63-Year-Old Female Experiences Slow Relapse
Evelyn, now 63, was diagnosed with multiple myeloma when she was 58. She is a district manager for her company and has an erratic travel schedule. She is a current smoker.
She was considered standard risk. She had Vd induction followed by an autologous stem cell transplantation.
About three years ago, her M-protein level began to rise. She has been on Lenalidomide as maintenance for the past two years. However, her M-protein level is still rising. She is now considered to be in biochemical relapse, confirmed by recent positron emission tomography and bone marrow biopsy. However, she has not experienced any new genetic abnormalities.
Evelyn explains to her medical team that she is divorced and has two college-age children. She needs to continue working because of her health insurance and children’s educations.
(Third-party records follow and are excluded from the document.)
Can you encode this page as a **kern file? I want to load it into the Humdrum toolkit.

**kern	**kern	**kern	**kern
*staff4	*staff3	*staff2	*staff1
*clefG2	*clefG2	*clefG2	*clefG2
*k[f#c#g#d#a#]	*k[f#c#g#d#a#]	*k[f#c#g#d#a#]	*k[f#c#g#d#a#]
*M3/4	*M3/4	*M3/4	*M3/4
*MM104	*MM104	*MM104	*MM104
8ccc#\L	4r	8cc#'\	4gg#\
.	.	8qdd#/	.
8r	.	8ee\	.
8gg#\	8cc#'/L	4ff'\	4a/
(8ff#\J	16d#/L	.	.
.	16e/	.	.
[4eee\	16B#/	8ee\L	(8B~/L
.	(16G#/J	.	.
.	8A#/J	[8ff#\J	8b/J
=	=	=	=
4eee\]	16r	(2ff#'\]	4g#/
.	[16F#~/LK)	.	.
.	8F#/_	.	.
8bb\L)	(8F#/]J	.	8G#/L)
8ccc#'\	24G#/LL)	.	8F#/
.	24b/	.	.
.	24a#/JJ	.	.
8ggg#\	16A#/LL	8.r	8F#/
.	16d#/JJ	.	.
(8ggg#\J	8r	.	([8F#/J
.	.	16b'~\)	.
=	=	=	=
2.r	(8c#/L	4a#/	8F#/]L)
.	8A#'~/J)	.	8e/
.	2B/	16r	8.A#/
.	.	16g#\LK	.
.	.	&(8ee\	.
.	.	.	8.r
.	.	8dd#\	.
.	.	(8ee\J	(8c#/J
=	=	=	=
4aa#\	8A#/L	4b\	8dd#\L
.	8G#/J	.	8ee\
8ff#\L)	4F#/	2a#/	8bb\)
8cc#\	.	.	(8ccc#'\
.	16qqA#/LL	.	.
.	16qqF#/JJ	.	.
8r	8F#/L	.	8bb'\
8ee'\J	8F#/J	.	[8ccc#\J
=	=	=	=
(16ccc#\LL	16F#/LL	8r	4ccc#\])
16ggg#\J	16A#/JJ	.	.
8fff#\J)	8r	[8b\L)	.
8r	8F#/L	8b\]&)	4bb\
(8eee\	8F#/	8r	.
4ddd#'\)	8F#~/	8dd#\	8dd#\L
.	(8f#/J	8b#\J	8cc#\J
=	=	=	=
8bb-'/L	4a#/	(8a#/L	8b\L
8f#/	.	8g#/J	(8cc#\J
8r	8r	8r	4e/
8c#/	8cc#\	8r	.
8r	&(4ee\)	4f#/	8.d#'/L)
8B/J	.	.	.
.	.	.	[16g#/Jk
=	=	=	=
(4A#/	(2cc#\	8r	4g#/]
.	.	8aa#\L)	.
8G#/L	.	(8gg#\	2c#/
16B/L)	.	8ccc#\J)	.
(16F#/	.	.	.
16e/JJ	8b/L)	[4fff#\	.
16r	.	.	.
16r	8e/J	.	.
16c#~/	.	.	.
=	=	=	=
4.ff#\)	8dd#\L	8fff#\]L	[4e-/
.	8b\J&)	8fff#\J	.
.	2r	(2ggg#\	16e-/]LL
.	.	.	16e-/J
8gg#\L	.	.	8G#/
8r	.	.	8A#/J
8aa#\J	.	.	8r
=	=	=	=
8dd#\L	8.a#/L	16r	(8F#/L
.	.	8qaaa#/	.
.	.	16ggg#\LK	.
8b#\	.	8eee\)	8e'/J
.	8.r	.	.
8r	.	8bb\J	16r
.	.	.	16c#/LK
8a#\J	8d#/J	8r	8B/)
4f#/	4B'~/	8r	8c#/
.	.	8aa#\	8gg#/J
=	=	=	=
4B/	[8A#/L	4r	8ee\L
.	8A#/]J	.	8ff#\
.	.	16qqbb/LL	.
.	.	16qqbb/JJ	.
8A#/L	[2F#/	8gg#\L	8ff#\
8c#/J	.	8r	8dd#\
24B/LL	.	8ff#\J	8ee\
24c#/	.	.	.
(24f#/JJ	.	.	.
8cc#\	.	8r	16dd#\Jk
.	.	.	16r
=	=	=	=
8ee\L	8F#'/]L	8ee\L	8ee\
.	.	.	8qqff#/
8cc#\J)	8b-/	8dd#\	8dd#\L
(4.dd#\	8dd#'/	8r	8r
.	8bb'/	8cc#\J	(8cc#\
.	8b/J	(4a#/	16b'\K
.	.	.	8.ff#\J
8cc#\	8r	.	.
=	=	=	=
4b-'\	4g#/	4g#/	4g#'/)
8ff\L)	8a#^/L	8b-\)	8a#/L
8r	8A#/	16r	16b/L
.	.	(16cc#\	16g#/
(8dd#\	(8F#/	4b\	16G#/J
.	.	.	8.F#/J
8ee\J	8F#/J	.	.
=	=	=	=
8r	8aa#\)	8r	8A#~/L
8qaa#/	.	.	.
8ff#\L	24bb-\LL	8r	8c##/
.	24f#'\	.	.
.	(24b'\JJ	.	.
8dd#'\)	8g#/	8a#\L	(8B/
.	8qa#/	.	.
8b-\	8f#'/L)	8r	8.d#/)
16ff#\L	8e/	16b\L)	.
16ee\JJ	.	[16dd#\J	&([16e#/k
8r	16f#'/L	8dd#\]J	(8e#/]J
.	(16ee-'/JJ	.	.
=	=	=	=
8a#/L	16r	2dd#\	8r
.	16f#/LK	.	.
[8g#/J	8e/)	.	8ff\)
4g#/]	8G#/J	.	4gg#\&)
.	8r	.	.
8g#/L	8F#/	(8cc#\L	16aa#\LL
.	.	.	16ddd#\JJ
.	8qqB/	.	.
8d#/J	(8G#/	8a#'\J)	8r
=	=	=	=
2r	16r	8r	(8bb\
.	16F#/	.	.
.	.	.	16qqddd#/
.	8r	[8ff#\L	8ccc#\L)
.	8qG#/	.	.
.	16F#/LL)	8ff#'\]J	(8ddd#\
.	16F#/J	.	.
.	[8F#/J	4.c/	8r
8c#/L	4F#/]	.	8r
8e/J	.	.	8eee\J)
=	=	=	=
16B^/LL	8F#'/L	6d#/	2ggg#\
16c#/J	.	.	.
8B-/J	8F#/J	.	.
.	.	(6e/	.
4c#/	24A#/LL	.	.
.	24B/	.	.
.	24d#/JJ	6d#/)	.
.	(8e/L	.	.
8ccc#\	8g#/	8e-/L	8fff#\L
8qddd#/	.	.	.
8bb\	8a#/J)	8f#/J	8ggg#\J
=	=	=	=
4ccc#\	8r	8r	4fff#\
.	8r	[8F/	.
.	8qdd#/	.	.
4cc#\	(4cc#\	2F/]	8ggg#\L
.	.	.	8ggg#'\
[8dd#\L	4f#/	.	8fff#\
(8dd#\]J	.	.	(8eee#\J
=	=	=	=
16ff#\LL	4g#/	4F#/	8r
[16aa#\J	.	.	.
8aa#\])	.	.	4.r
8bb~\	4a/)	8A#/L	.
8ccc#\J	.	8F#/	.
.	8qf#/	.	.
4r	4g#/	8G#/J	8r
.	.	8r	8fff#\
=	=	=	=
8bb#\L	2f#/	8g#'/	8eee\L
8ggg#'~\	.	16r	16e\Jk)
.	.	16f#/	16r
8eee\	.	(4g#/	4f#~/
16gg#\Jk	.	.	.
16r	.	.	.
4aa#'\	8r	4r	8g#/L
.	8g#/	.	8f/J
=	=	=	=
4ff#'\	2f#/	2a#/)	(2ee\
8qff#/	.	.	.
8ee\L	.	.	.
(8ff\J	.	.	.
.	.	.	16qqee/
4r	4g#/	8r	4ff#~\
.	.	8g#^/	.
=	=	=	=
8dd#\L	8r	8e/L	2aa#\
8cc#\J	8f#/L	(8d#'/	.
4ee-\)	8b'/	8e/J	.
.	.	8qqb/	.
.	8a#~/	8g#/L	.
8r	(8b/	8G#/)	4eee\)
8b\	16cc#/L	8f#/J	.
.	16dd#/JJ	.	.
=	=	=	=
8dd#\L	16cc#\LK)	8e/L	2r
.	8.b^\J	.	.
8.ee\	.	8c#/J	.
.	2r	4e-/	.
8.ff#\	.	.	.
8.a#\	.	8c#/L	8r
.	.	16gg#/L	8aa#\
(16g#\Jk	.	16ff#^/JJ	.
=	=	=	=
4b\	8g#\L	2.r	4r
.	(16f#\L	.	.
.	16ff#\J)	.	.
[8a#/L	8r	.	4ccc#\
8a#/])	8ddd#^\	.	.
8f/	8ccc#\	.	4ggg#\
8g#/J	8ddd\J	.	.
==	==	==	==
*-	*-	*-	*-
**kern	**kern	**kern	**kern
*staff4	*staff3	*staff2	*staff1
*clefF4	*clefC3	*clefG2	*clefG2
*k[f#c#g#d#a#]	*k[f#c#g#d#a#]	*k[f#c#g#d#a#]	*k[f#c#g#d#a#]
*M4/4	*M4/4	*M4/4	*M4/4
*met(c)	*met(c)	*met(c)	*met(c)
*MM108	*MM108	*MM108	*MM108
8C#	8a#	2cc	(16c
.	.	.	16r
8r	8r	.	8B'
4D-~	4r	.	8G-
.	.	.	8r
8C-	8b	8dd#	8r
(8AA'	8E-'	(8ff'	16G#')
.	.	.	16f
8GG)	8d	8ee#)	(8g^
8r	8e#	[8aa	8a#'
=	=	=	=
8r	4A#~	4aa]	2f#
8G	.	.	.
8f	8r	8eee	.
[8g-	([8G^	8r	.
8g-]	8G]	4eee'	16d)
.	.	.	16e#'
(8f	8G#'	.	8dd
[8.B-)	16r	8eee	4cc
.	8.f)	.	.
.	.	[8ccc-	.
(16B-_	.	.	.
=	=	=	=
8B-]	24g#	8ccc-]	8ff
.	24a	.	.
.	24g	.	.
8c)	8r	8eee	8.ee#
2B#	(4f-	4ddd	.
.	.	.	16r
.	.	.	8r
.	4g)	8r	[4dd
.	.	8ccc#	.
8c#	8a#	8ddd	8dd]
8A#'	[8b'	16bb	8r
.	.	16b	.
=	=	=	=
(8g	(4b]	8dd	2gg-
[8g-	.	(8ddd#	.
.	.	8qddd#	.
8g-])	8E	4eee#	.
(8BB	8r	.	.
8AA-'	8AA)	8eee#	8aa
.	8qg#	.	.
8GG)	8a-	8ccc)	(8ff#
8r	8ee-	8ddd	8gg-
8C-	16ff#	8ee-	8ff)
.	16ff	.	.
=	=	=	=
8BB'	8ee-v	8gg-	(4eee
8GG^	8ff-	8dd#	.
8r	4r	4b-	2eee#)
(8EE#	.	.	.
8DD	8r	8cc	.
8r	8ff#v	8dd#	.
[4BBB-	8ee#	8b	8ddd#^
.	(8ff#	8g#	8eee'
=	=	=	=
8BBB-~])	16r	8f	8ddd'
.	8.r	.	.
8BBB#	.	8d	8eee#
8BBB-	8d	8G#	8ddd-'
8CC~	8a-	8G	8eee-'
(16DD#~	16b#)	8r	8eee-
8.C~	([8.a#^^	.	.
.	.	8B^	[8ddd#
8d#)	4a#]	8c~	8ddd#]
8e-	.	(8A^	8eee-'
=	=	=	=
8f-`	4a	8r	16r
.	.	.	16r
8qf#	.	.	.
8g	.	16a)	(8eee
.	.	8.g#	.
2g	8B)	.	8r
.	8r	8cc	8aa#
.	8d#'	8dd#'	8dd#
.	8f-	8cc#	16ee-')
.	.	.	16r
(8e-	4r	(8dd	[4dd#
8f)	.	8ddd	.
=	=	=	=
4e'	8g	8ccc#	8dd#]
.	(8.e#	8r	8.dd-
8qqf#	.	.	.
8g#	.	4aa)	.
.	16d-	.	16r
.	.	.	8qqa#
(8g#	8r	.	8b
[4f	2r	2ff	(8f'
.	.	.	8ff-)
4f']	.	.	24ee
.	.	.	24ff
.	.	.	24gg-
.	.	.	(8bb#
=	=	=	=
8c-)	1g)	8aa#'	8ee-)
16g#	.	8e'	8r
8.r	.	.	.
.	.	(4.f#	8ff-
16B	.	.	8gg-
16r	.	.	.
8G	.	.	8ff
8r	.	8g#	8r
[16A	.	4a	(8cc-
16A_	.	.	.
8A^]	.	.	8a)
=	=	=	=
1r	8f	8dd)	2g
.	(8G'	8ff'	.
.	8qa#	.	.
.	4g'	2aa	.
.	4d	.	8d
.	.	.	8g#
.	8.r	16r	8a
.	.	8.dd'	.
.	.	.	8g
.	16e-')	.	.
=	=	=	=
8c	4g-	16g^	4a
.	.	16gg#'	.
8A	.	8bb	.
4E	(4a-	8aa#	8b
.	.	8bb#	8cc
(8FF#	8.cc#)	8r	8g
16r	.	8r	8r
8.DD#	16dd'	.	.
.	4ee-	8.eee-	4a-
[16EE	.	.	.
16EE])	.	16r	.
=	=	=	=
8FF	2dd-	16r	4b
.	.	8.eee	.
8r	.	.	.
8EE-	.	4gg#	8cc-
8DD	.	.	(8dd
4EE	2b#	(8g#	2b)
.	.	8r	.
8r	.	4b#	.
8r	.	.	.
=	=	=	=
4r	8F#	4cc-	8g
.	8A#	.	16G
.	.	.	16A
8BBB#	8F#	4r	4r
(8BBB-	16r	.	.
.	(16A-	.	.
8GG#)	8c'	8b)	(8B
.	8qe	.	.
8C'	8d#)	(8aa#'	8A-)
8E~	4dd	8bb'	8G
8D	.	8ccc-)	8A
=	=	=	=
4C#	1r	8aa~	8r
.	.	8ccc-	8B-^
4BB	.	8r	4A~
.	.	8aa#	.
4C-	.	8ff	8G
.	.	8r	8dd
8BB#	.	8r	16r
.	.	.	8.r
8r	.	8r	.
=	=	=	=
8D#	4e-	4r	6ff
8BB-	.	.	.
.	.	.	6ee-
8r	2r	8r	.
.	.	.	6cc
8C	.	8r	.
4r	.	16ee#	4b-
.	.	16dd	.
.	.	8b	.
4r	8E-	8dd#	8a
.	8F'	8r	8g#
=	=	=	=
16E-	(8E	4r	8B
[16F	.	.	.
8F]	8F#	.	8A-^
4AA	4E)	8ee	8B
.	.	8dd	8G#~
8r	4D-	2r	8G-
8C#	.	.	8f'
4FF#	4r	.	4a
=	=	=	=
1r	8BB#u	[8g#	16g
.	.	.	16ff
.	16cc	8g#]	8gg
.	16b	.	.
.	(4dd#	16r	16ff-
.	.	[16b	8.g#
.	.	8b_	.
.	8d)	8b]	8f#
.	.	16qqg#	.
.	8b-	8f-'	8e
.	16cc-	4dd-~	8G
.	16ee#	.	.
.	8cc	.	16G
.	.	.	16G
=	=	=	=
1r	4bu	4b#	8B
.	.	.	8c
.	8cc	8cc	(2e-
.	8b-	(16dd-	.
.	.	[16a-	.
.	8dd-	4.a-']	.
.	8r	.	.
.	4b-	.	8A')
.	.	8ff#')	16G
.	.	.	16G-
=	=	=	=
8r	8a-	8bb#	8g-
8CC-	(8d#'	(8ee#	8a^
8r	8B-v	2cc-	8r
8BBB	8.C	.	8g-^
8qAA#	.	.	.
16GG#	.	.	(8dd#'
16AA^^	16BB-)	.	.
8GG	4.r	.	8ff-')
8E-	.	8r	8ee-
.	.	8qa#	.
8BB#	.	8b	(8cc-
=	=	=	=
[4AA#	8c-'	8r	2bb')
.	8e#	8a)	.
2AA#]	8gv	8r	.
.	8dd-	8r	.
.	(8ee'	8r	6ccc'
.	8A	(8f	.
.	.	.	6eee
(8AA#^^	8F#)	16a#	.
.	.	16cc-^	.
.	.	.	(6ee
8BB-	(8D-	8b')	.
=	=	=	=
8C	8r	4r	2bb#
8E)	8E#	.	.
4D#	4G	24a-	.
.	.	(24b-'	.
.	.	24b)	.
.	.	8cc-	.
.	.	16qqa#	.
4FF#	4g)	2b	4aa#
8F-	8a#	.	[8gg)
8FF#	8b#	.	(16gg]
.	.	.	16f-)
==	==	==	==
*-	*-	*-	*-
What are the options for treatment?
What are the pros and cons of each treatment option?
This is a situation I like elo to save bigger guns for a symptomatic relapse Could be reasonable also just to escalate rev dosing to save Pom for later line.
Kyprolis/Pom/Dex, Daratumumab/Pom/Dex, Daratumumab/Kyprolis/Dex, Isatuximab/Pom/Dex. As far as proteosome inhibitor is concerned, Kyprolis would be a better choice. KPd would offer a mPFS north of 26 months which is excellent. One thing I would not do is, add something to Len and carry on. This women is Len refractory. Our best bet would be either Pom or Kyprolis or CD 38 based regimen or a combination of these.
With Kyprolis, she would be tied to 3 weeks on and one week off schedule and may not be suitable with a travel work schedule.
Based on her work, DPd would be a reasonable option with non-cross reacting agents and Pom instead of Rev. After 12 weeks Dara would go down to once every 4 weeks and a s.c option would make her visit to the infusion center short.